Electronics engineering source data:
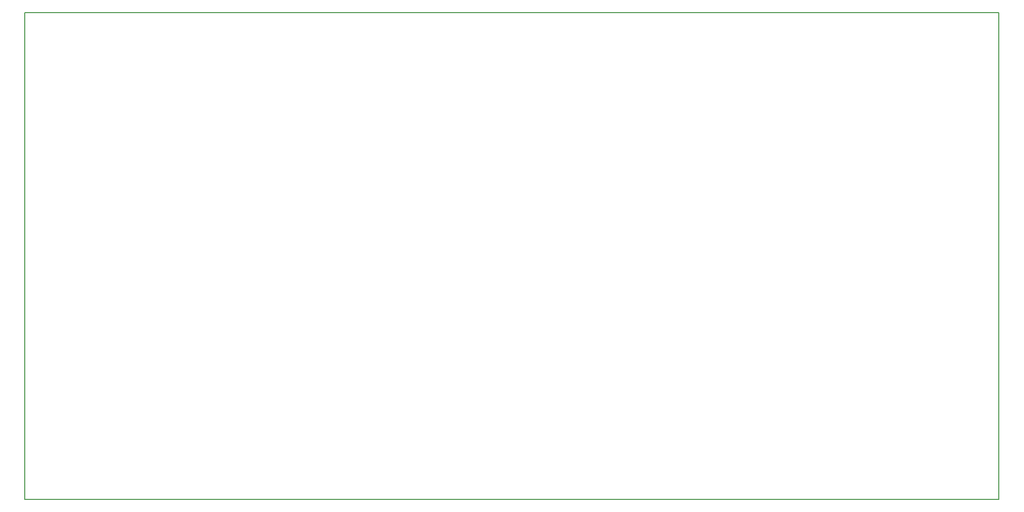
<source format=gbr>
%TF.GenerationSoftware,KiCad,Pcbnew,(6.0.0)*%
%TF.CreationDate,2023-05-12T18:21:01+02:00*%
%TF.ProjectId,main_func,6d61696e-5f66-4756-9e63-2e6b69636164,rev?*%
%TF.SameCoordinates,Original*%
%TF.FileFunction,Profile,NP*%
%FSLAX46Y46*%
G04 Gerber Fmt 4.6, Leading zero omitted, Abs format (unit mm)*
G04 Created by KiCad (PCBNEW (6.0.0)) date 2023-05-12 18:21:01*
%MOMM*%
%LPD*%
G01*
G04 APERTURE LIST*
%TA.AperFunction,Profile*%
%ADD10C,0.200000*%
%TD*%
G04 APERTURE END LIST*
D10*
X50000000Y-45000000D02*
X220000000Y-45000000D01*
X220000000Y-45000000D02*
X220000000Y-130000000D01*
X220000000Y-130000000D02*
X50000000Y-130000000D01*
X50000000Y-130000000D02*
X50000000Y-45000000D01*
M02*

</source>
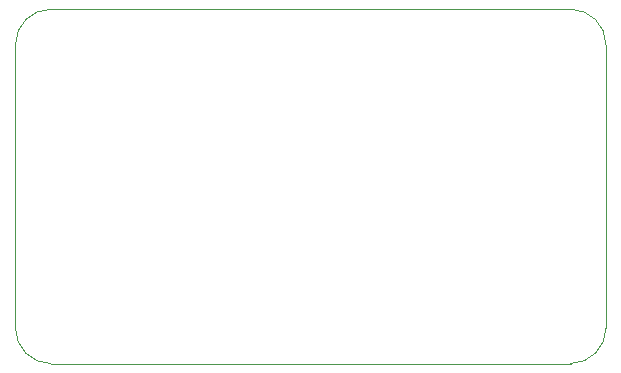
<source format=gm1>
G04 #@! TF.GenerationSoftware,KiCad,Pcbnew,8.0.1+dfsg-1*
G04 #@! TF.CreationDate,2024-10-13T21:14:54+00:00*
G04 #@! TF.ProjectId,usb2m2e,75736232-6d32-4652-9e6b-696361645f70,rev?*
G04 #@! TF.SameCoordinates,Original*
G04 #@! TF.FileFunction,Profile,NP*
%FSLAX46Y46*%
G04 Gerber Fmt 4.6, Leading zero omitted, Abs format (unit mm)*
G04 Created by KiCad (PCBNEW 8.0.1+dfsg-1) date 2024-10-13 21:14:54*
%MOMM*%
%LPD*%
G01*
G04 APERTURE LIST*
G04 #@! TA.AperFunction,Profile*
%ADD10C,0.100000*%
G04 #@! TD*
G04 APERTURE END LIST*
D10*
X119000000Y-71000000D02*
G75*
G02*
X122000000Y-68000000I3000000J0D01*
G01*
X122000000Y-98000000D02*
G75*
G02*
X119000000Y-95000000I0J3000000D01*
G01*
X122000000Y-68000000D02*
X166000000Y-68000000D01*
X119000000Y-95000000D02*
X119000000Y-71000000D01*
X166000000Y-68000000D02*
G75*
G02*
X169000000Y-71000000I0J-3000000D01*
G01*
X122000000Y-98000000D02*
X166000000Y-98000000D01*
X169000000Y-71000000D02*
X169000000Y-95000000D01*
X169000000Y-95000000D02*
G75*
G02*
X166000000Y-98000000I-3000000J0D01*
G01*
M02*

</source>
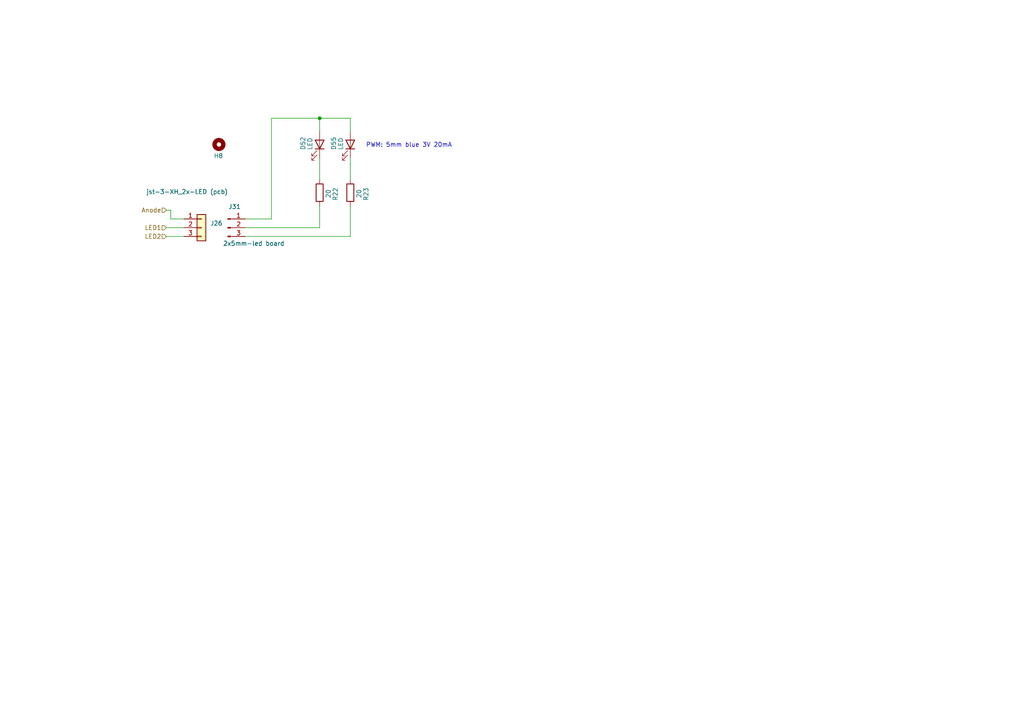
<source format=kicad_sch>
(kicad_sch
	(version 20231120)
	(generator "eeschema")
	(generator_version "8.0")
	(uuid "99e80dfb-26eb-40c4-951b-1664ba4c8401")
	(paper "A4")
	
	(junction
		(at 92.71 34.29)
		(diameter 0)
		(color 0 0 0 0)
		(uuid "6095e349-4375-4bd9-9c6d-8dcb731e934d")
	)
	(wire
		(pts
			(xy 92.71 34.29) (xy 92.71 38.1)
		)
		(stroke
			(width 0)
			(type default)
		)
		(uuid "080f5740-804d-48d8-a1ca-f4cf1a9a40b5")
	)
	(wire
		(pts
			(xy 48.26 60.96) (xy 49.53 60.96)
		)
		(stroke
			(width 0)
			(type default)
		)
		(uuid "2361e6f3-036a-43fc-85e6-b9cd23f31e73")
	)
	(wire
		(pts
			(xy 71.12 68.58) (xy 101.6 68.58)
		)
		(stroke
			(width 0)
			(type default)
		)
		(uuid "52f7f6b8-4f15-4058-b26f-8ab57985ab85")
	)
	(wire
		(pts
			(xy 71.12 66.04) (xy 92.71 66.04)
		)
		(stroke
			(width 0)
			(type default)
		)
		(uuid "5e56c0ff-17fa-429f-8f28-08569b63c95c")
	)
	(wire
		(pts
			(xy 78.74 63.5) (xy 78.74 34.29)
		)
		(stroke
			(width 0)
			(type default)
		)
		(uuid "68ab36f5-21cd-449e-8528-3826a9a0a30d")
	)
	(wire
		(pts
			(xy 101.6 45.72) (xy 101.6 52.07)
		)
		(stroke
			(width 0)
			(type default)
		)
		(uuid "6afb354a-8ba0-4d81-bb77-c218b52cf11c")
	)
	(wire
		(pts
			(xy 92.71 34.29) (xy 101.6 34.29)
		)
		(stroke
			(width 0)
			(type default)
		)
		(uuid "8108ef59-a6ca-44e7-b1a9-0ae58ee03af3")
	)
	(wire
		(pts
			(xy 49.53 60.96) (xy 49.53 63.5)
		)
		(stroke
			(width 0)
			(type default)
		)
		(uuid "84648068-c206-45b2-a06d-06d5b89b8ab5")
	)
	(wire
		(pts
			(xy 78.74 34.29) (xy 92.71 34.29)
		)
		(stroke
			(width 0)
			(type default)
		)
		(uuid "84c0c582-c582-4b1d-b168-88a670997de2")
	)
	(wire
		(pts
			(xy 101.6 34.29) (xy 101.6 38.1)
		)
		(stroke
			(width 0)
			(type default)
		)
		(uuid "89962a14-3a37-4511-88d7-084bba1d234a")
	)
	(wire
		(pts
			(xy 101.6 68.58) (xy 101.6 59.69)
		)
		(stroke
			(width 0)
			(type default)
		)
		(uuid "8abb2465-6863-41fe-9dce-be6d4cc99f67")
	)
	(wire
		(pts
			(xy 71.12 63.5) (xy 78.74 63.5)
		)
		(stroke
			(width 0)
			(type default)
		)
		(uuid "8d32cd91-37b9-470e-ab1e-a35313caa87b")
	)
	(wire
		(pts
			(xy 49.53 63.5) (xy 53.34 63.5)
		)
		(stroke
			(width 0)
			(type default)
		)
		(uuid "c5cbd91b-1bac-4b68-90fb-ef695ad6b0e7")
	)
	(wire
		(pts
			(xy 92.71 66.04) (xy 92.71 59.69)
		)
		(stroke
			(width 0)
			(type default)
		)
		(uuid "e08cc8dd-fc01-4b8d-8e7b-201fb9c76d11")
	)
	(wire
		(pts
			(xy 48.26 68.58) (xy 53.34 68.58)
		)
		(stroke
			(width 0)
			(type default)
		)
		(uuid "ecc2ac4e-f0bc-4393-8506-645e9807a032")
	)
	(wire
		(pts
			(xy 92.71 45.72) (xy 92.71 52.07)
		)
		(stroke
			(width 0)
			(type default)
		)
		(uuid "f65c52c1-7783-4b0d-a03c-891e08606b9f")
	)
	(wire
		(pts
			(xy 48.26 66.04) (xy 53.34 66.04)
		)
		(stroke
			(width 0)
			(type default)
		)
		(uuid "ff8e5d9b-ee46-4657-a2a4-813fdfa4d6f5")
	)
	(text "PWM: 5mm blue 3V 20mA"
		(exclude_from_sim no)
		(at 118.618 42.164 0)
		(effects
			(font
				(size 1.27 1.27)
			)
		)
		(uuid "c458734a-8ebd-46db-a19f-5605dd691131")
	)
	(hierarchical_label "LED1"
		(shape input)
		(at 48.26 66.04 180)
		(fields_autoplaced yes)
		(effects
			(font
				(size 1.27 1.27)
			)
			(justify right)
		)
		(uuid "1b8821c2-ad27-41d2-9e91-2859c7d286f0")
	)
	(hierarchical_label "LED2"
		(shape input)
		(at 48.26 68.58 180)
		(fields_autoplaced yes)
		(effects
			(font
				(size 1.27 1.27)
			)
			(justify right)
		)
		(uuid "c1185dfb-4116-4d6d-9ccd-fd8170b09372")
	)
	(hierarchical_label "Anode"
		(shape input)
		(at 48.26 60.96 180)
		(fields_autoplaced yes)
		(effects
			(font
				(size 1.27 1.27)
			)
			(justify right)
		)
		(uuid "ea31c983-d4af-497f-8ae4-d952db00531f")
	)
	(symbol
		(lib_id "Device:LED")
		(at 92.71 41.91 270)
		(mirror x)
		(unit 1)
		(exclude_from_sim no)
		(in_bom yes)
		(on_board yes)
		(dnp no)
		(uuid "2c98f015-07e6-4152-9930-8713f79ff92a")
		(property "Reference" "D52"
			(at 87.884 39.624 0)
			(effects
				(font
					(size 1.27 1.27)
				)
				(justify right)
			)
		)
		(property "Value" "LED"
			(at 89.916 39.878 0)
			(effects
				(font
					(size 1.27 1.27)
				)
				(justify right)
			)
		)
		(property "Footprint" "LED_THT:LED_D5.0mm_IRGrey"
			(at 92.71 41.91 0)
			(effects
				(font
					(size 1.27 1.27)
				)
				(hide yes)
			)
		)
		(property "Datasheet" "~"
			(at 92.71 41.91 0)
			(effects
				(font
					(size 1.27 1.27)
				)
				(hide yes)
			)
		)
		(property "Description" "Light emitting diode"
			(at 92.71 41.91 0)
			(effects
				(font
					(size 1.27 1.27)
				)
				(hide yes)
			)
		)
		(pin "1"
			(uuid "a1afff48-e983-43ad-871c-0eb8971f0a4b")
		)
		(pin "2"
			(uuid "429945d8-7b0d-434a-8b5d-4282550b5864")
		)
		(instances
			(project "pi-interface-board_v1.0"
				(path "/af4d11a6-73e1-4c39-a25e-5fe7dfa07237/e1399958-d9c3-43df-a215-5532faee4f75"
					(reference "D52")
					(unit 1)
				)
				(path "/af4d11a6-73e1-4c39-a25e-5fe7dfa07237/ecfd0405-fdd3-4441-b404-1b66e38d54e9"
					(reference "D34")
					(unit 1)
				)
			)
		)
	)
	(symbol
		(lib_id "Device:R")
		(at 92.71 55.88 0)
		(unit 1)
		(exclude_from_sim no)
		(in_bom yes)
		(on_board yes)
		(dnp no)
		(uuid "5fd98a77-1145-4c31-9bed-082f31a08498")
		(property "Reference" "R22"
			(at 97.282 54.356 90)
			(effects
				(font
					(size 1.27 1.27)
				)
				(justify right)
			)
		)
		(property "Value" "20"
			(at 95.25 54.864 90)
			(effects
				(font
					(size 1.27 1.27)
				)
				(justify right)
			)
		)
		(property "Footprint" "Resistor_THT:R_Axial_DIN0207_L6.3mm_D2.5mm_P10.16mm_Horizontal"
			(at 90.932 55.88 90)
			(effects
				(font
					(size 1.27 1.27)
				)
				(hide yes)
			)
		)
		(property "Datasheet" "~"
			(at 92.71 55.88 0)
			(effects
				(font
					(size 1.27 1.27)
				)
				(hide yes)
			)
		)
		(property "Description" "Resistor"
			(at 92.71 55.88 0)
			(effects
				(font
					(size 1.27 1.27)
				)
				(hide yes)
			)
		)
		(pin "1"
			(uuid "e820c434-11ce-4cfd-9b5e-a99832e35951")
		)
		(pin "2"
			(uuid "cb2e249e-2661-498c-a60e-2e56e7c6c55e")
		)
		(instances
			(project "pi-interface-board_v1.0"
				(path "/af4d11a6-73e1-4c39-a25e-5fe7dfa07237/e1399958-d9c3-43df-a215-5532faee4f75"
					(reference "R22")
					(unit 1)
				)
				(path "/af4d11a6-73e1-4c39-a25e-5fe7dfa07237/ecfd0405-fdd3-4441-b404-1b66e38d54e9"
					(reference "R4")
					(unit 1)
				)
			)
		)
	)
	(symbol
		(lib_id "Connector:Conn_01x03_Pin")
		(at 66.04 66.04 0)
		(unit 1)
		(exclude_from_sim no)
		(in_bom yes)
		(on_board yes)
		(dnp no)
		(uuid "78a03545-9ce1-4f33-87f1-336c4ef7795b")
		(property "Reference" "J31"
			(at 69.85 59.944 0)
			(effects
				(font
					(size 1.27 1.27)
				)
				(justify right)
			)
		)
		(property "Value" "2x5mm-led board"
			(at 82.55 70.612 0)
			(effects
				(font
					(size 1.27 1.27)
				)
				(justify right)
			)
		)
		(property "Footprint" "Connector_PinHeader_2.54mm:PinHeader_1x03_P2.54mm_Vertical"
			(at 66.04 66.04 0)
			(effects
				(font
					(size 1.27 1.27)
				)
				(hide yes)
			)
		)
		(property "Datasheet" "~"
			(at 66.04 66.04 0)
			(effects
				(font
					(size 1.27 1.27)
				)
				(hide yes)
			)
		)
		(property "Description" "Generic connector, single row, 01x03, script generated"
			(at 66.04 66.04 0)
			(effects
				(font
					(size 1.27 1.27)
				)
				(hide yes)
			)
		)
		(pin "1"
			(uuid "e3c1dfca-20cc-4a73-9451-ae7262b63e7f")
		)
		(pin "2"
			(uuid "251bbceb-7806-48f3-b27d-be83490f2eda")
		)
		(pin "3"
			(uuid "95d31878-bb82-403e-b30b-773fc6543508")
		)
		(instances
			(project "pi-interface-board_v1.0"
				(path "/af4d11a6-73e1-4c39-a25e-5fe7dfa07237/e1399958-d9c3-43df-a215-5532faee4f75"
					(reference "J31")
					(unit 1)
				)
				(path "/af4d11a6-73e1-4c39-a25e-5fe7dfa07237/ecfd0405-fdd3-4441-b404-1b66e38d54e9"
					(reference "J30")
					(unit 1)
				)
			)
		)
	)
	(symbol
		(lib_id "Connector_Generic:Conn_01x03")
		(at 58.42 66.04 0)
		(unit 1)
		(exclude_from_sim no)
		(in_bom yes)
		(on_board yes)
		(dnp no)
		(uuid "7d673a5b-c943-4546-aa15-a6479291f8cc")
		(property "Reference" "J26"
			(at 60.96 64.7699 0)
			(effects
				(font
					(size 1.27 1.27)
				)
				(justify left)
			)
		)
		(property "Value" "jst-3-XH_2x-LED (pcb)"
			(at 42.418 55.626 0)
			(effects
				(font
					(size 1.27 1.27)
				)
				(justify left)
			)
		)
		(property "Footprint" "Connector_JST:JST_XH_B3B-XH-A_1x03_P2.50mm_Vertical"
			(at 58.42 66.04 0)
			(effects
				(font
					(size 1.27 1.27)
				)
				(hide yes)
			)
		)
		(property "Datasheet" "~"
			(at 58.42 66.04 0)
			(effects
				(font
					(size 1.27 1.27)
				)
				(hide yes)
			)
		)
		(property "Description" "Generic connector, single row, 01x03, script generated (kicad-library-utils/schlib/autogen/connector/)"
			(at 58.42 66.04 0)
			(effects
				(font
					(size 1.27 1.27)
				)
				(hide yes)
			)
		)
		(pin "3"
			(uuid "ff90c775-a564-4b76-adac-5fbb400d0423")
		)
		(pin "1"
			(uuid "367d3bbd-e36c-47b6-bf20-7545a285422b")
		)
		(pin "2"
			(uuid "f15d810a-b916-46bd-895a-4ac6776396be")
		)
		(instances
			(project ""
				(path "/af4d11a6-73e1-4c39-a25e-5fe7dfa07237/e1399958-d9c3-43df-a215-5532faee4f75"
					(reference "J26")
					(unit 1)
				)
				(path "/af4d11a6-73e1-4c39-a25e-5fe7dfa07237/ecfd0405-fdd3-4441-b404-1b66e38d54e9"
					(reference "J24")
					(unit 1)
				)
			)
		)
	)
	(symbol
		(lib_id "Device:LED")
		(at 101.6 41.91 270)
		(mirror x)
		(unit 1)
		(exclude_from_sim no)
		(in_bom yes)
		(on_board yes)
		(dnp no)
		(uuid "ed392534-5b6f-4289-8d0b-7841420e890c")
		(property "Reference" "D55"
			(at 96.774 39.624 0)
			(effects
				(font
					(size 1.27 1.27)
				)
				(justify right)
			)
		)
		(property "Value" "LED"
			(at 98.806 39.878 0)
			(effects
				(font
					(size 1.27 1.27)
				)
				(justify right)
			)
		)
		(property "Footprint" "LED_THT:LED_D5.0mm_IRGrey"
			(at 101.6 41.91 0)
			(effects
				(font
					(size 1.27 1.27)
				)
				(hide yes)
			)
		)
		(property "Datasheet" "~"
			(at 101.6 41.91 0)
			(effects
				(font
					(size 1.27 1.27)
				)
				(hide yes)
			)
		)
		(property "Description" "Light emitting diode"
			(at 101.6 41.91 0)
			(effects
				(font
					(size 1.27 1.27)
				)
				(hide yes)
			)
		)
		(pin "1"
			(uuid "f0cf7eac-0e1f-499c-bb57-91d89b9f33ff")
		)
		(pin "2"
			(uuid "f10c70e7-e127-4297-b3dc-4e9c6dc58486")
		)
		(instances
			(project "pi-interface-board_v1.0"
				(path "/af4d11a6-73e1-4c39-a25e-5fe7dfa07237/e1399958-d9c3-43df-a215-5532faee4f75"
					(reference "D55")
					(unit 1)
				)
				(path "/af4d11a6-73e1-4c39-a25e-5fe7dfa07237/ecfd0405-fdd3-4441-b404-1b66e38d54e9"
					(reference "D45")
					(unit 1)
				)
			)
		)
	)
	(symbol
		(lib_id "Device:R")
		(at 101.6 55.88 0)
		(unit 1)
		(exclude_from_sim no)
		(in_bom yes)
		(on_board yes)
		(dnp no)
		(uuid "f52e3861-7b08-40ea-b759-1ae8818b4a78")
		(property "Reference" "R23"
			(at 106.172 54.356 90)
			(effects
				(font
					(size 1.27 1.27)
				)
				(justify right)
			)
		)
		(property "Value" "20"
			(at 104.14 54.864 90)
			(effects
				(font
					(size 1.27 1.27)
				)
				(justify right)
			)
		)
		(property "Footprint" "Resistor_THT:R_Axial_DIN0207_L6.3mm_D2.5mm_P10.16mm_Horizontal"
			(at 99.822 55.88 90)
			(effects
				(font
					(size 1.27 1.27)
				)
				(hide yes)
			)
		)
		(property "Datasheet" "~"
			(at 101.6 55.88 0)
			(effects
				(font
					(size 1.27 1.27)
				)
				(hide yes)
			)
		)
		(property "Description" "Resistor"
			(at 101.6 55.88 0)
			(effects
				(font
					(size 1.27 1.27)
				)
				(hide yes)
			)
		)
		(pin "1"
			(uuid "7efae375-cf8f-4d5d-8446-979d1eb1ce3a")
		)
		(pin "2"
			(uuid "2f7f2a1b-dc57-4c2e-98f7-9037b661d007")
		)
		(instances
			(project "pi-interface-board_v1.0"
				(path "/af4d11a6-73e1-4c39-a25e-5fe7dfa07237/e1399958-d9c3-43df-a215-5532faee4f75"
					(reference "R23")
					(unit 1)
				)
				(path "/af4d11a6-73e1-4c39-a25e-5fe7dfa07237/ecfd0405-fdd3-4441-b404-1b66e38d54e9"
					(reference "R14")
					(unit 1)
				)
			)
		)
	)
	(symbol
		(lib_id "Mechanical:MountingHole")
		(at 63.5 41.91 0)
		(unit 1)
		(exclude_from_sim yes)
		(in_bom no)
		(on_board yes)
		(dnp no)
		(uuid "fc10eb24-f931-4787-a34d-b59e85ec82ef")
		(property "Reference" "H8"
			(at 61.976 45.212 0)
			(effects
				(font
					(size 1.27 1.27)
				)
				(justify left)
			)
		)
		(property "Value" "MountingHole_LEDs-Analog"
			(at 66.04 43.1799 0)
			(effects
				(font
					(size 1.27 1.27)
				)
				(justify left)
				(hide yes)
			)
		)
		(property "Footprint" "MountingHole:MountingHole_2mm"
			(at 63.5 41.91 0)
			(effects
				(font
					(size 1.27 1.27)
				)
				(hide yes)
			)
		)
		(property "Datasheet" "~"
			(at 63.5 41.91 0)
			(effects
				(font
					(size 1.27 1.27)
				)
				(hide yes)
			)
		)
		(property "Description" "Mounting Hole without connection"
			(at 63.5 41.91 0)
			(effects
				(font
					(size 1.27 1.27)
				)
				(hide yes)
			)
		)
		(instances
			(project "pi-interface-board_v1.0"
				(path "/af4d11a6-73e1-4c39-a25e-5fe7dfa07237/e1399958-d9c3-43df-a215-5532faee4f75"
					(reference "H8")
					(unit 1)
				)
				(path "/af4d11a6-73e1-4c39-a25e-5fe7dfa07237/ecfd0405-fdd3-4441-b404-1b66e38d54e9"
					(reference "H7")
					(unit 1)
				)
			)
		)
	)
)

</source>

▶ **TASK ITEM**
The lines from the top of the data above through the one holding "G04 #@! TF.SameCoordinates,Original*" are to be repeated exactly, and only those, with no pictures.

▶ **RESULT**
<source format=gbr>
%TF.GenerationSoftware,KiCad,Pcbnew,(6.0.0)*%
%TF.CreationDate,2023-05-12T18:21:01+02:00*%
%TF.ProjectId,main_func,6d61696e-5f66-4756-9e63-2e6b69636164,rev?*%
%TF.SameCoordinates,Original*%
%TF.FileFunction,Profile,NP*%
%FSLAX46Y46*%
G04 Gerber Fmt 4.6, Leading zero omitted, Abs format (unit mm)*
G04 Created by KiCad (PCBNEW (6.0.0)) date 2023-05-12 18:21:01*
%MOMM*%
%LPD*%
G01*
G04 APERTURE LIST*
%TA.AperFunction,Profile*%
%ADD10C,0.200000*%
%TD*%
G04 APERTURE END LIST*
D10*
X50000000Y-45000000D02*
X220000000Y-45000000D01*
X220000000Y-45000000D02*
X220000000Y-130000000D01*
X220000000Y-130000000D02*
X50000000Y-130000000D01*
X50000000Y-130000000D02*
X50000000Y-45000000D01*
M02*

</source>
<source format=gm1>
G04 #@! TF.GenerationSoftware,KiCad,Pcbnew,8.0.1+dfsg-1*
G04 #@! TF.CreationDate,2024-10-13T21:14:54+00:00*
G04 #@! TF.ProjectId,usb2m2e,75736232-6d32-4652-9e6b-696361645f70,rev?*
G04 #@! TF.SameCoordinates,Original*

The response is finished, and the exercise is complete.